Gynae oncology Flashcards
GONC template
Assess - symptoms, risk factors, co-morbidities, level of functioning
Staging - may be imaging, biopsy or surgical
Treatment - GONC review, surgical, chemo, RTX, palliation. Psychosocial input.
- Benefits
- Risks
- Alternatives
?Genetic component
Follow up - surveillance, recurrence risk, survivorship
Written information, referral to support groups
Myomectomy histology returns STUMP. How do you manage this?
Counsel that malignancy potential is uncertain
Not a cancer at present but not entirely benign
Refer to gynae onc MDM
Pathology review
Follow up imaging
Risk of recurrence or metastasis
Once family complete hysterectomy likely recommended
Explain to a patient why colposcopy is needed and what to expect
- Indication: Cervical screening has found abnormal cells in your cervix. Cells can often go away on their own but there is a risk they could also turn into cervical cancer if not treated.
- Procedure: takes around 15-20 mins.
- Undress from the waist down and lie down in a chair with padded supports for your legs.

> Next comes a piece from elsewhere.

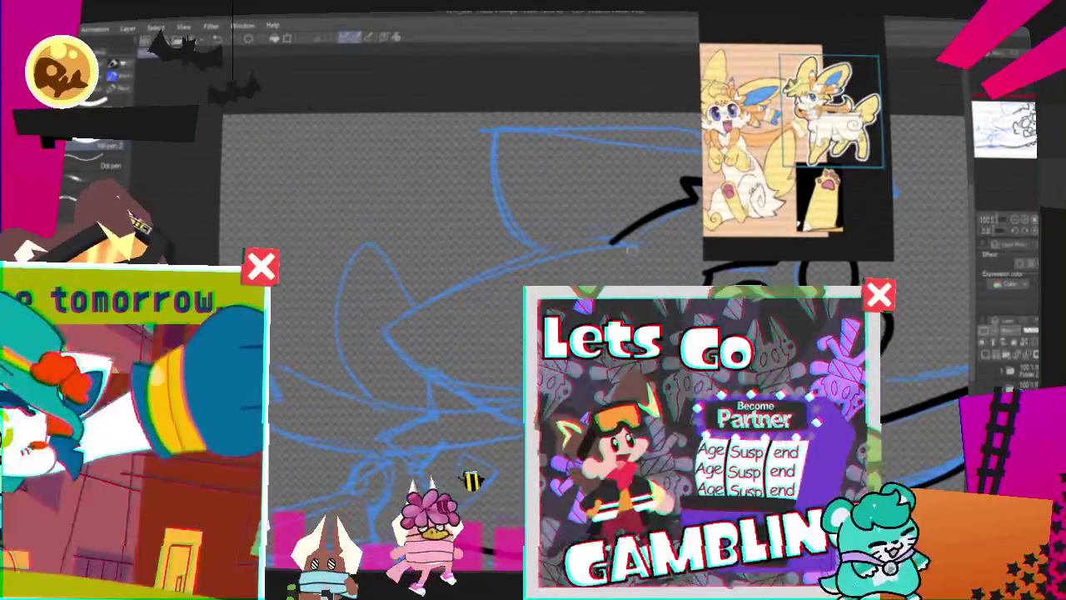
- Undo the long stray stroke across the top of the sketch
key(ctrl+z)
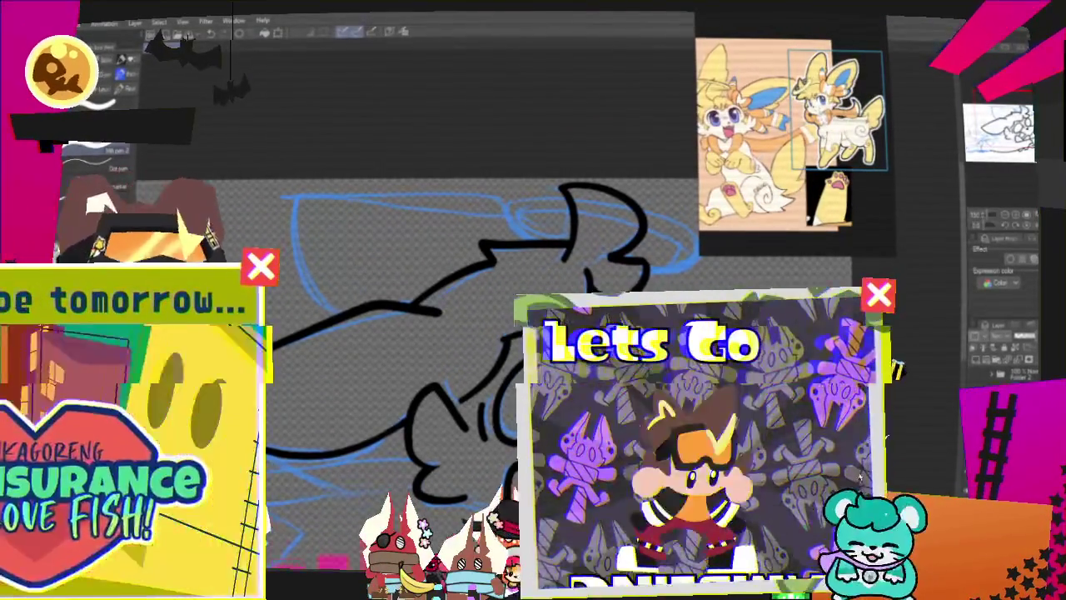
- Ink the body's top outline, retrying until a longer stroke fits
scroll(483, 358, up, 3)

- A device called a speculum is inserted into your vagina and opened so we can see the cervix.
- A microscope with a light called a colposcope is used to look carefully at your cervix.

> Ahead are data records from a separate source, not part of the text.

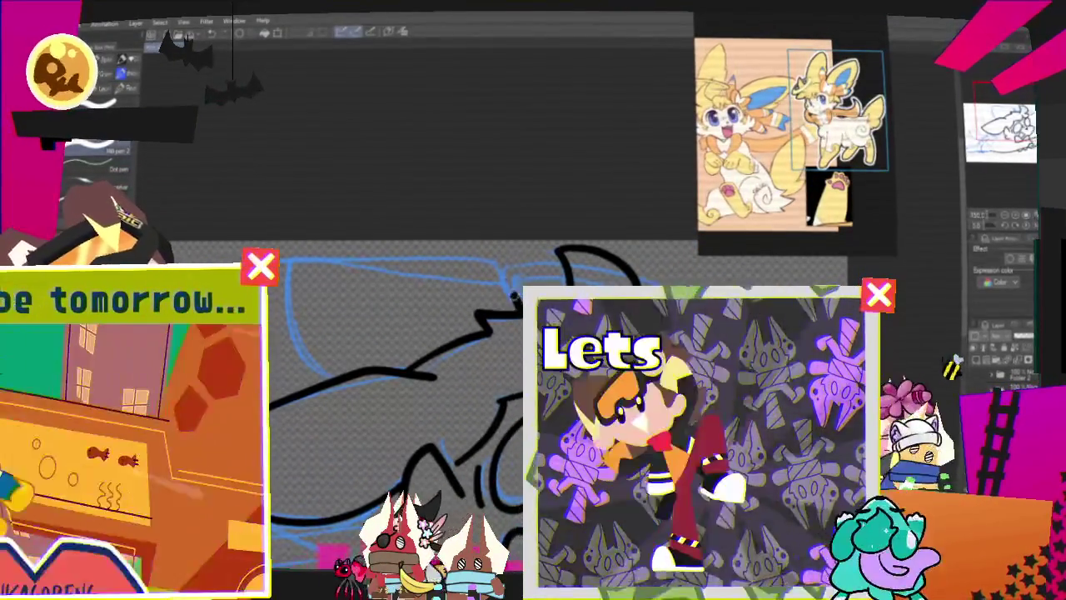
drag(500, 268, 341, 368)
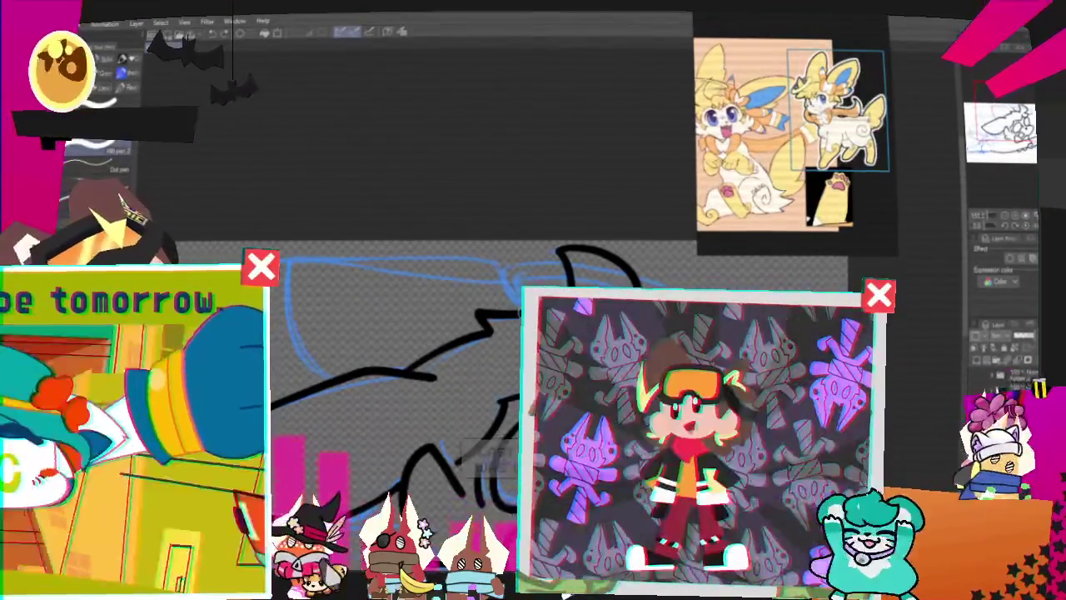
key(ctrl+z)
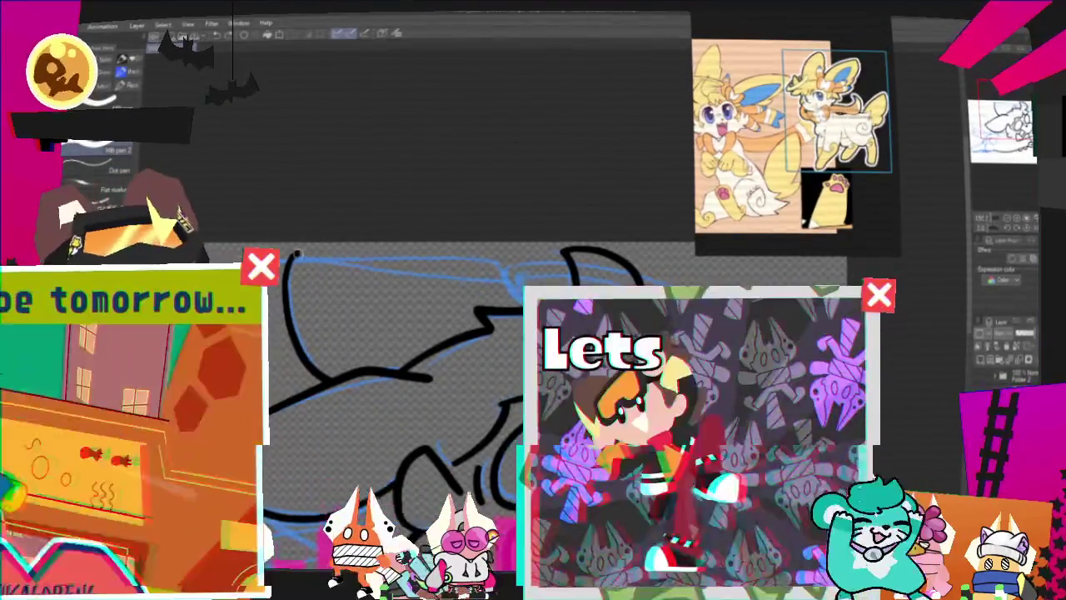
key(ctrl+z)
drag(292, 263, 513, 266)
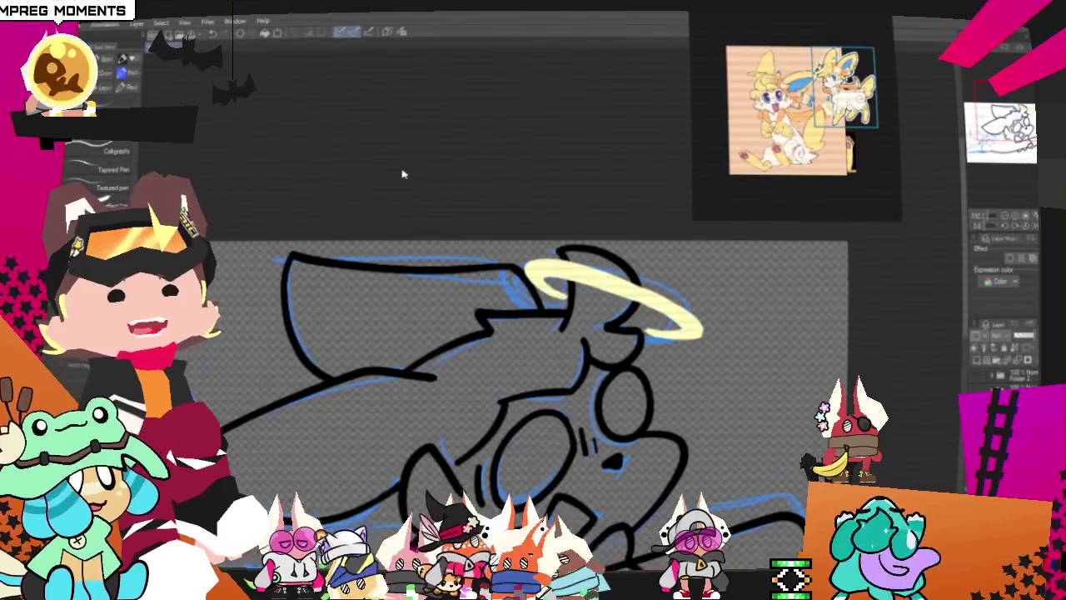
scroll(388, 174, down, 2)
scroll(580, 270, up, 1)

- We apply liquids to the cervix to highlight any abnormal areas.
- We biopsy any abnormal areas; we take a very small sample and it can briefly feel uncomfortable for a second while we take it.
- You will have some abnormal brown discharge or a little bit of bleeding after the procedure.
Describe how you peform colposcopy
Consent, chaperone
Inspect vulva, vagina
Appropriately sized speculum to visualise cervix
Inspect SCJ and assess type of TZ (1,2,3) - need to see ALL otherwise unsatisfactory
Inspection to naked eye - masses, ulceration, bleeding, abnormal discharge, vessels
Acetic acid - inspect for acetowhite uptake, speed of onset, density, borders irregular or well defined
Green light filter - abnormal vessels, punctations, moasicism
Lugol’s iodine - inspect for iodine negative areas
Colposcopic impression - location and quadrants affected
Targeted biopsy with Tischler Morgan forceps, send in separate pottles and label as on clockface
Monsel’s to biopsy sites and pressure
Written advcie and follow up wihth results
Document suitability of LA treatment
How do you counsel a patient about risk reducing surgery for BRCA?
Ovarian
Surgery - BSO, washings (laparoscopic or open)
Risk reduction by ~96% ovarian ca, also breast ca if <45y
Do when childbearing complete or by 40 if BRCA1 or by 45 if BRCA2
Surgical and anaesthetic risks - pain, bleeding, infection, injury to adjacent organs, convert to open, hernia, VTE, need for further treatment
Loss of fertility
Surgical menopause - vasomotor symptoms, cardiovascular disease, osteoporosis, dementia, sexual dysfunction. Benefit from MHT (unless personal Hx of breast ca) until natural age of menopause
Risk of incidental malignancy diagnosis at time 5%
Risk reducing ONLY not removing
- 3% risk of primary peritoneal malignancy
- return precautions
Alternatives discussed - symptom observation, annual examinations, annual pelvic USS, CA-125 tracking
Endometrial hyperplasia without atypia
Management
- Counsel - <5% prorgession to cancer over 20years, <1% co-existent cancer
- Treat modifiable RFs and co-existent co-morbiditiy e.g. obesity, HTN, diabetes, hyperlipidaemia
- Conservative management - lower regression rate.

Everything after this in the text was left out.